DUP should step aside in Fermanagh says former UUP MP
A former Ulster Unionist MP has said the DUP should step aside in Fermanagh and South Tyrone and allow the UUP a free run in the general election to try and oust Sinn Féin's Michelle Gildernew.
Rev Martin Smyth, who stood down as the MP for South Belfast in 2005, said the DUP and the UUP should co-operate in order to maximise the unionist vote.
He told the BBC that his former constituency in Belfast should either be a UUP or DUP seat.
Mr Smyth's comments came as discussions continue between the DUP and the UUP about a general election pact.
Speaking to the BBC's The View programme, Mr Smyth said: "Fermanagh looks to me more like an Ulster Unionist seat, whereas South Belfast can take a DUP or an Ulster Unionist because of the historic ties with Ulster Unionism in Fermanagh."
The former MP added: "I know Fermanagh a bit and I would have thought speaking frankly that seemed to me the seat for the Ulster Unionists."
Mr Smyth was the last Unionist MP to win South Belfast and after he retired, the SDLP's Alasdair McDonnell captured the constituency.
Alasdair McDonnell retained the seat in 2010, securing 14,000 votes, but Sinn Féin did not run a candidate.
However, in this election, Sinn Féin have selected former Lord Mayor of Belfast Máirtín Ó Muilleoir.
In the 2005 and 2010 elections, both the UUP and DUP ran candidates that resulted in the unionist vote being split.
Political analyst Henry Bell has studied recent election results in south Belfast. He was asked if a joint unionist candidate could wrest the seat away from the SDLP.
He said: "With one single unionist candidate undoubtedly.

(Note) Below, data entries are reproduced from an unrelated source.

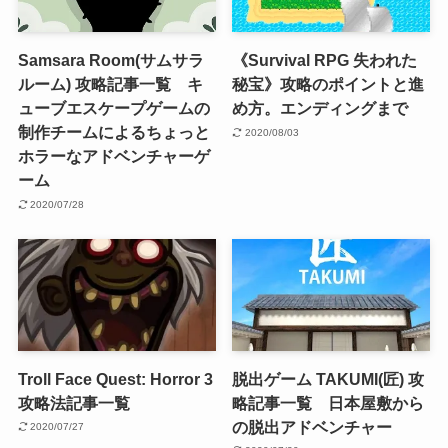
Samsara Room(サムサラ
《Survival RPG 失われた
ルーム) 攻略記事一覧 キ
秘宝》攻略のポイントと進
ューブエスケープゲームの
め方。エンディングまで
制作チームによるちょっと
2020/08/03
ホラーなアドベンチャーゲ
ーム
2020/07/28
Troll Face Quest: Horror 3
脱出ゲーム TAKUMI(匠) 攻
攻略法記事一覧
略記事一覧 日本屋敷から
の脱出アドベンチャー
2020/07/27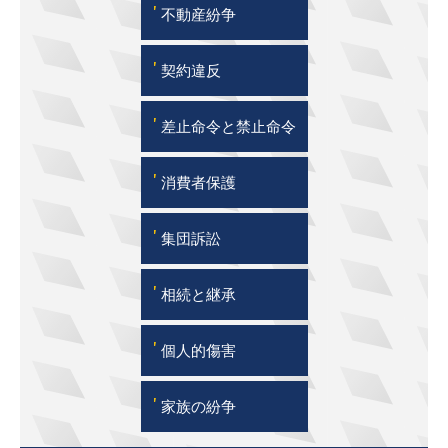
'
不動産紛争
'
契約違反
'
差止命令と禁止命令
'
消費者保護
'
集団訴訟
'
相続と継承
'
個人的傷害
'
家族の紛争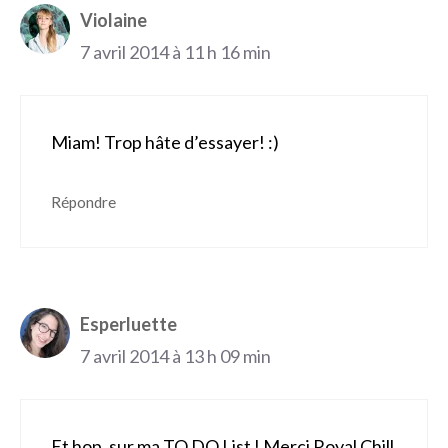
Violaine
7 avril 2014 à 11 h 16 min
Miam! Trop hâte d’essayer! :)
Répondre
Esperluette
7 avril 2014 à 13 h 09 min
Et hop, sur ma TO DO List ! Merci Royal Chill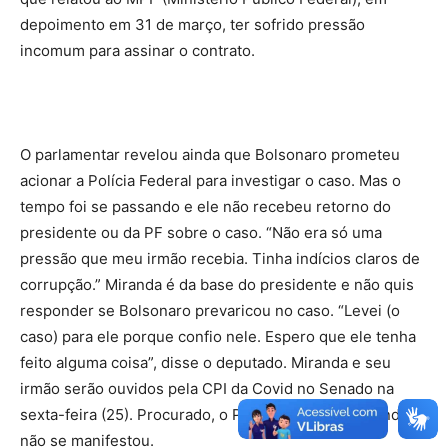
depoimento em 31 de março, ter sofrido pressão
incomum para assinar o contrato.
O parlamentar revelou ainda que Bolsonaro prometeu
acionar a Polícia Federal para investigar o caso. Mas o
tempo foi se passando e ele não recebeu retorno do
presidente ou da PF sobre o caso. “Não era só uma
pressão que meu irmão recebia. Tinha indícios claros de
corrupção.” Miranda é da base do presidente e não quis
responder se Bolsonaro prevaricou no caso. “Levei (o
caso) para ele porque confio nele. Espero que ele tenha
feito alguma coisa”, disse o deputado. Miranda e seu
irmão serão ouvidos pela CPI da Covid no Senado na
sexta-feira (25). Procurado, o Palácio do Planalto ainda
não se manifestou.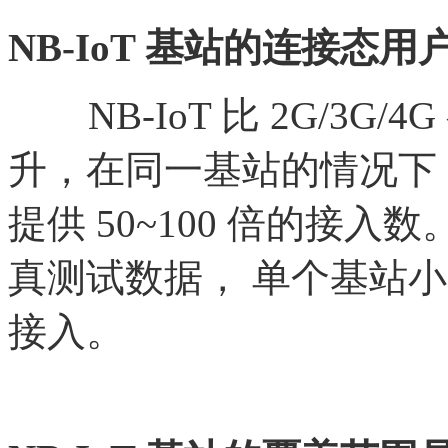
NB-IoT 基站的连接态
NB-IoT 比 2G/3G/4
升，在同一基站的情况下，
提供 50~100 倍的接入数
真测试数据， 单个基站小区可
接入。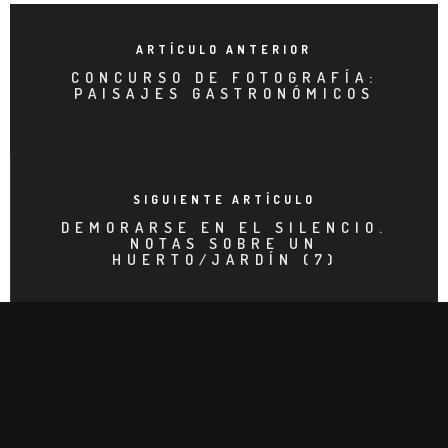
ARTÍCULO ANTERIOR
CONCURSO DE FOTOGRAFÍA:
PAISAJES GASTRONÓMICOS
SIGUIENTE ARTÍCULO
DEMORARSE EN EL SILENCIO.
NOTAS SOBRE UN
HUERTO/JARDÍN (7)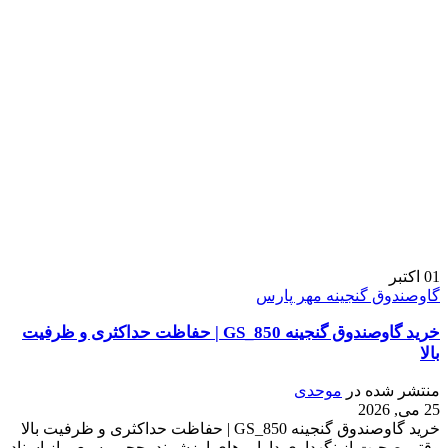
01
اکتبر
گاوصندوق گنجینه مهر پارس
خرید گاوصندوق گنجینه GS_850 | حفاظت حداکثری و ظرفیت
بالا
منتشر شده در
موحدی
25 می, 2026
خرید گاوصندوق گنجینه GS_850 | حفاظت حداکثری و ظرفیت بالا
وقتی صحبت از نگهداری دارایی‌های ارزشمند، حجم وسیعی از اسناد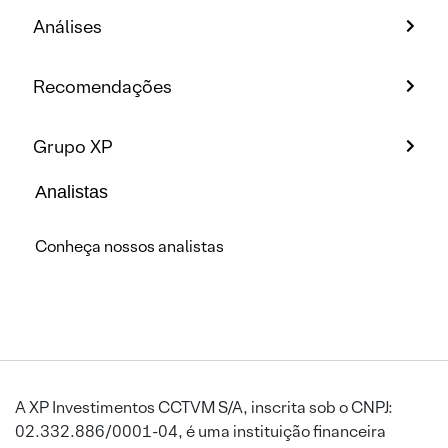
Análises
Recomendações
Grupo XP
Analistas
Conheça nossos analistas
A XP Investimentos CCTVM S/A, inscrita sob o CNPJ:
02.332.886/0001-04, é uma instituição financeira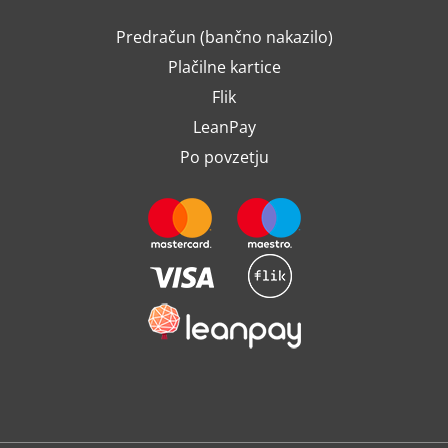
Predračun (bančno nakazilo)
Plačilne kartice
Flik
LeanPay
Po povzetju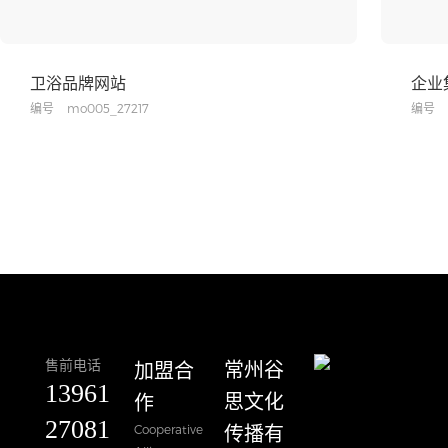
卫浴品牌网站
企业
编号
mo005_27217
编号
售前电话
加盟合
​常州谷
13961
作
思文化
27081
Cooperative
传播有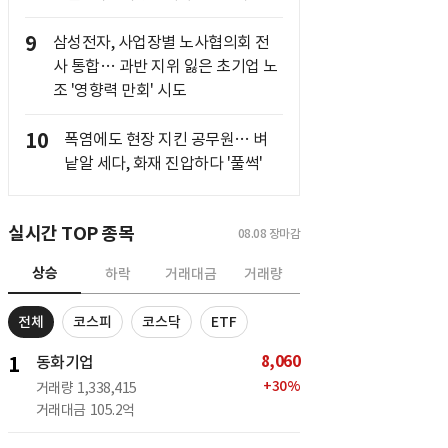
9
삼성전자, 사업장별 노사협의회 전
사 통합… 과반 지위 잃은 초기업 노
조 '영향력 만회' 시도
10
폭염에도 현장 지킨 공무원… 벼
낱알 세다, 화재 진압하다 '풀썩'
실시간 TOP 종목
08.08
장마감
상승
하락
거래대금
거래량
전체
코스피
코스닥
ETF
8,060
1
동화기업
+
30
%
거래량
1,338,415
거래대금
105.2억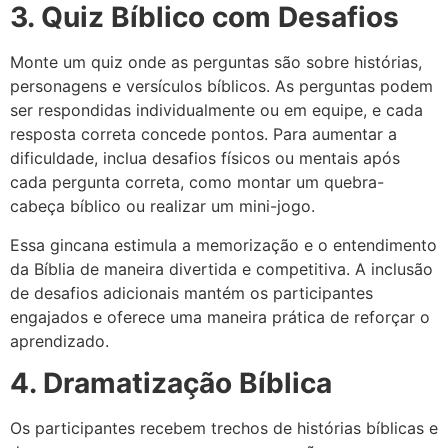
3. Quiz Bíblico com Desafios
Monte um quiz onde as perguntas são sobre histórias,
personagens e versículos bíblicos. As perguntas podem
ser respondidas individualmente ou em equipe, e cada
resposta correta concede pontos. Para aumentar a
dificuldade, inclua desafios físicos ou mentais após
cada pergunta correta, como montar um quebra-
cabeça bíblico ou realizar um mini-jogo.
Essa gincana estimula a memorização e o entendimento
da Bíblia de maneira divertida e competitiva. A inclusão
de desafios adicionais mantém os participantes
engajados e oferece uma maneira prática de reforçar o
aprendizado.
4. Dramatização Bíblica
Os participantes recebem trechos de histórias bíblicas e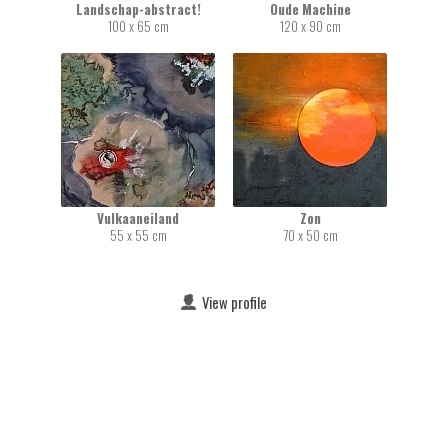
Landschap-abstract!
Oude Machine
100 x 65 cm
120 x 90 cm
Vulkaaneiland
Zon
55 x 55 cm
70 x 50 cm
View profile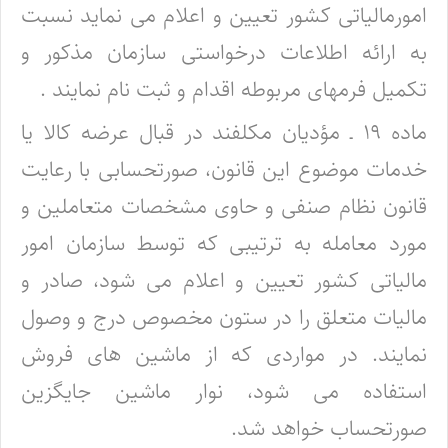
امورمالیاتی کشور تعیین و اعلام می نماید نسبت
به ارائه اطلاعات درخواستی سازمان مذکور و
تکمیل فرمهای مربوطه اقدام و ثبت نام نمایند .
ماده ۱۹ ـ مؤدیان مکلفند در قبال عرضه کالا یا
خدمات موضوع این قانون، صورتحسابی با رعایت
قانون نظام صنفی و حاوی مشخصات متعاملین و
مورد معامله به ترتیبی که توسط سازمان امور
مالیاتی کشور تعیین و اعلام می شود، صادر و
مالیات متعلق را در ستون مخصوص درج و وصول
نمایند. در مواردی که از ماشین های فروش
استفاده می شود، نوار ماشین جایگزین
صورتحساب خواهد شد.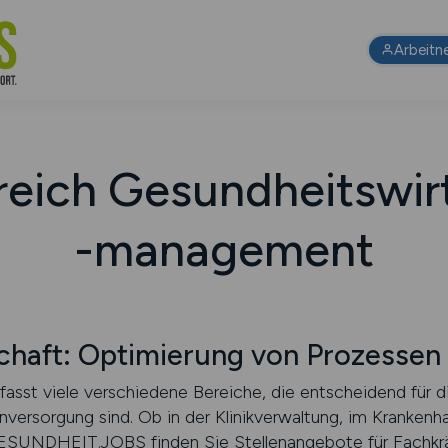
Arbeitn
reich Gesundheitswir
-management
chaft: Optimierung von Prozessen
asst viele verschiedene Bereiche, die entscheidend für di
enversorgung sind. Ob in der Klinikverwaltung, im Kranke
GESUNDHEIT.JOBS finden Sie Stellenangebote für Fachkräf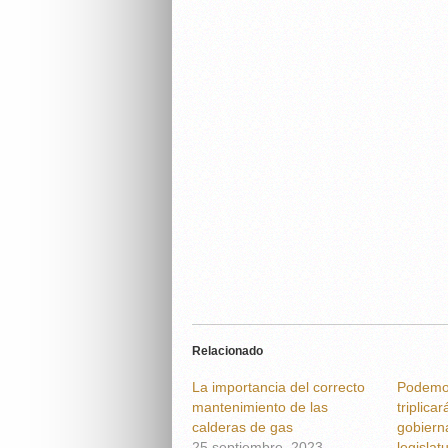
Relacionado
La importancia del correcto
Podemo
mantenimiento de las
triplicar
calderas de gas
gobiern
25 septiembre, 2023
legislat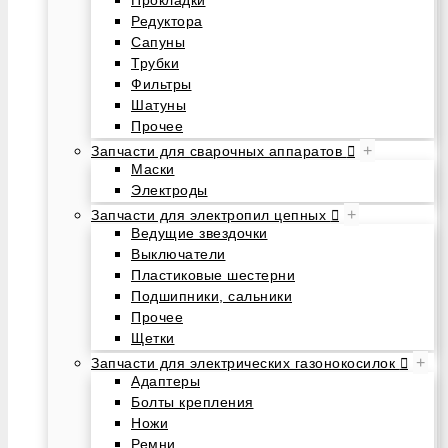
Редуктора
Сапуны
Трубки
Фильтры
Шатуны
Прочее
+
Запчасти для сварочных аппаратов
Маски
Электроды
+
Запчасти для электропил цепных
Ведущие звездочки
Выключатели
Пластиковые шестерни
Подшипники, сальники
Прочее
Щетки
+
Запчасти для электрических газонокосилок
Адаптеры
Болты крепления
Ножи
Ремни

The problem is unionists really gave the seat away by splitting the vote in 2005 and in 2010 that was compounded by the fact that there was a single nationalist candidate - and that is what will dictate what will happen in this seat."
Election pacts and understandings between unionists are not new.
In the 2013 by-election, the DUP and the UUP fielded Nigel Lutton as a unionist unity candidate.
The move prompted South Down MLA John McCallister to leave the Ulster Unionists. He told the BBC that electoral pacts are "undemocratic".
He said: "They are done purely on the basis of a sectarian head count and it drives the 'us and them' politics and that is very unhealthy for us as a society."
The DUP and the UUP are talking about a potential pact in certain constituencies, but despite many hours of discussions have not reached an agreement.
Last weekend the DUP leader Peter Robinson confirmed that he was examining a potential deal that looked at around six seats.
He said: "I think there could be a fair deal between those six constituencies with the two parties, but we have to reach agreement."
For the UUP, Danny Kennedy said he hoped party interests would not make it impossible to achieve agreement.
"I think we are running out of time on this issue to try and get the matter resolved," he said.
UUP leader Mike Nesbitt has warned that Belfast could be left without a unionist MP if a deal is not in place.
Mr Smyth said if a formal pact is not possible in certain constituencies, unionist voters will vote tactically.
He said: "I believe the unionist people in Belfast will vote for the party that they believe will win the seat.
"I know there will be staunch Ulster Unionists and staunch DUP members who are so narrow in their conceptions they would vote for no other unionist."
The retired politician added: "I would have thought that wiser unionists will vote for the unionist that they believe will win the seat."
Two of the seats currently being discussed by the DUP and the UUP are North Belfast and East Belfast.
In 2010 in North Belfast, the DUP's Nigel Dodds polled 14,812 votes, with Sinn Féin's Gerry Kelly on 12,588.
Henry Bell said the election in May will be a two-horse race.
"It can only be won by Sinn Féin or the DUP and that is going to dictate what happens even if there is no pact there," he said.
"I think you are going to get unionists tactically voting as it already happened with Dodds."
On the electoral fight in East Belfast, Mr Bell said the Alliance Party's Naomi Long had exceeded all expectations back in 2010.
He said: "Naomi Long is very good at bringing in votes now. If she holds that seat she will do it by the following tactic - she will need to move her vote over the 40% mark to be safe and she would need the unionist vote to fragment."
Five years ago, the political map of Belfast changed. In two months' time, we will discover if it needs to be redrawn again.